GOAL OF THE EXERCISE:
Transcribe only the part of the listing below that begins at the line containing "coffee cup: none" and runs to its final line, keeping both ends.

· · · · · · ·

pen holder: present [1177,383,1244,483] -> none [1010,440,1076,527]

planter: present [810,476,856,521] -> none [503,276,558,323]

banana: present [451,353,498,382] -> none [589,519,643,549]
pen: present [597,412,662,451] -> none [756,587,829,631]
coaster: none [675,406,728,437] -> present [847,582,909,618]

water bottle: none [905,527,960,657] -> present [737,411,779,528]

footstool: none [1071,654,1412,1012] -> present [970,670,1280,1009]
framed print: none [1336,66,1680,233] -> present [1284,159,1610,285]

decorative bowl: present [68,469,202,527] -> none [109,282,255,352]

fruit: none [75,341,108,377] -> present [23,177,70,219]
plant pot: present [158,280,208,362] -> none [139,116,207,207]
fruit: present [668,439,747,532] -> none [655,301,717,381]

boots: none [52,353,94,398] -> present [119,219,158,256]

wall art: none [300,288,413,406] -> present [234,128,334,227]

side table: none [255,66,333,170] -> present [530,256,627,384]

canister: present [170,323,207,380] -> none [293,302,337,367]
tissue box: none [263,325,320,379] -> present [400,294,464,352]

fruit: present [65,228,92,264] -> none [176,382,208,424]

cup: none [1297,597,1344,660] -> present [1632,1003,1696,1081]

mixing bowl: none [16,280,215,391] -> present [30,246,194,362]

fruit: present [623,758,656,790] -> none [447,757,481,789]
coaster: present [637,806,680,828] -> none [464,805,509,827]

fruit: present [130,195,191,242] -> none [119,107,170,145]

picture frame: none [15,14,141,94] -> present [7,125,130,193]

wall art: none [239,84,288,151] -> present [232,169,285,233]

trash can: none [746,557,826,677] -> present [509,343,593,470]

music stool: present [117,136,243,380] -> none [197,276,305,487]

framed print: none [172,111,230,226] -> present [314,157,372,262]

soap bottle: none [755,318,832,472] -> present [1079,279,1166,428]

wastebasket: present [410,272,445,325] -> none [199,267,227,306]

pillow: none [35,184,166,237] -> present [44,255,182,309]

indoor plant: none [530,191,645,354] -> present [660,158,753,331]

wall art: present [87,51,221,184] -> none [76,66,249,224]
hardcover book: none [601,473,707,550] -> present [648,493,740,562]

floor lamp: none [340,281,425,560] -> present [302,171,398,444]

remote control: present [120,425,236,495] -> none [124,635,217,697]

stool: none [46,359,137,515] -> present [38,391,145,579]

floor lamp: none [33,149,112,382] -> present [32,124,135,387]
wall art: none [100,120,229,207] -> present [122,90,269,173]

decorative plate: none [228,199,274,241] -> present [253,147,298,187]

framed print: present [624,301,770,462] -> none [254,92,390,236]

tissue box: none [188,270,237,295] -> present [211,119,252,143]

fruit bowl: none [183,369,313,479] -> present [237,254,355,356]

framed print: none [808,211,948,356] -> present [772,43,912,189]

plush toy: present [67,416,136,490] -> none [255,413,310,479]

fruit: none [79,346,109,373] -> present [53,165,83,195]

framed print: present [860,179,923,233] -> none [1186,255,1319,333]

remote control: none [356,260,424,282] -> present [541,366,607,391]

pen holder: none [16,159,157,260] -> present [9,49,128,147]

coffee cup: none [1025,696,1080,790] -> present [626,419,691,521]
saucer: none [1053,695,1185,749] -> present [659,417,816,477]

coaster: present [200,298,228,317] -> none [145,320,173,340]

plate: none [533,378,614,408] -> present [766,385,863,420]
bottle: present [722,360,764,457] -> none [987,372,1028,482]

· · · · · · ·

ANSWER SECTION:
coffee cup: none [1025,696,1080,790] -> present [626,419,691,521]
saucer: none [1053,695,1185,749] -> present [659,417,816,477]

coaster: present [200,298,228,317] -> none [145,320,173,340]

plate: none [533,378,614,408] -> present [766,385,863,420]
bottle: present [722,360,764,457] -> none [987,372,1028,482]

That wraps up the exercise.